### Stored data:
- Opening Delimiter -
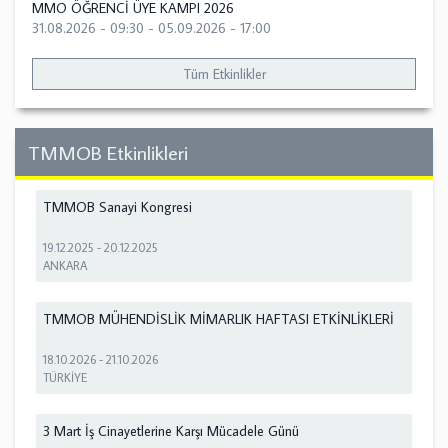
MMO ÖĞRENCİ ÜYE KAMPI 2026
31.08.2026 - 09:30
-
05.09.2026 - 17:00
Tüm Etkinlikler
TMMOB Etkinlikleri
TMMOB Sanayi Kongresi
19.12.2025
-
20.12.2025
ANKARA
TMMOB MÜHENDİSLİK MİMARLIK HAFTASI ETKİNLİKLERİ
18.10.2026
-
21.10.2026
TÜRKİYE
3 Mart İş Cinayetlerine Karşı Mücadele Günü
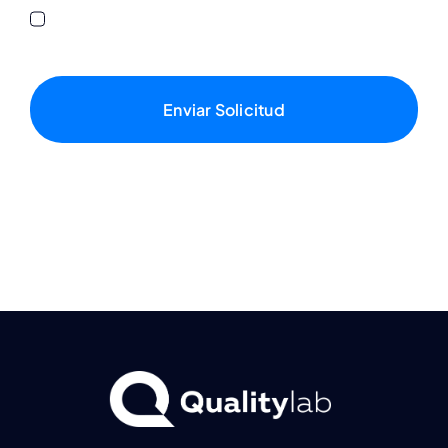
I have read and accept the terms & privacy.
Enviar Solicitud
- Closing Delimiter -
### Directive:
Count the lines in the listing where the string "TMMOB" appears. Answer with the number only.

### Result for this exercise:
3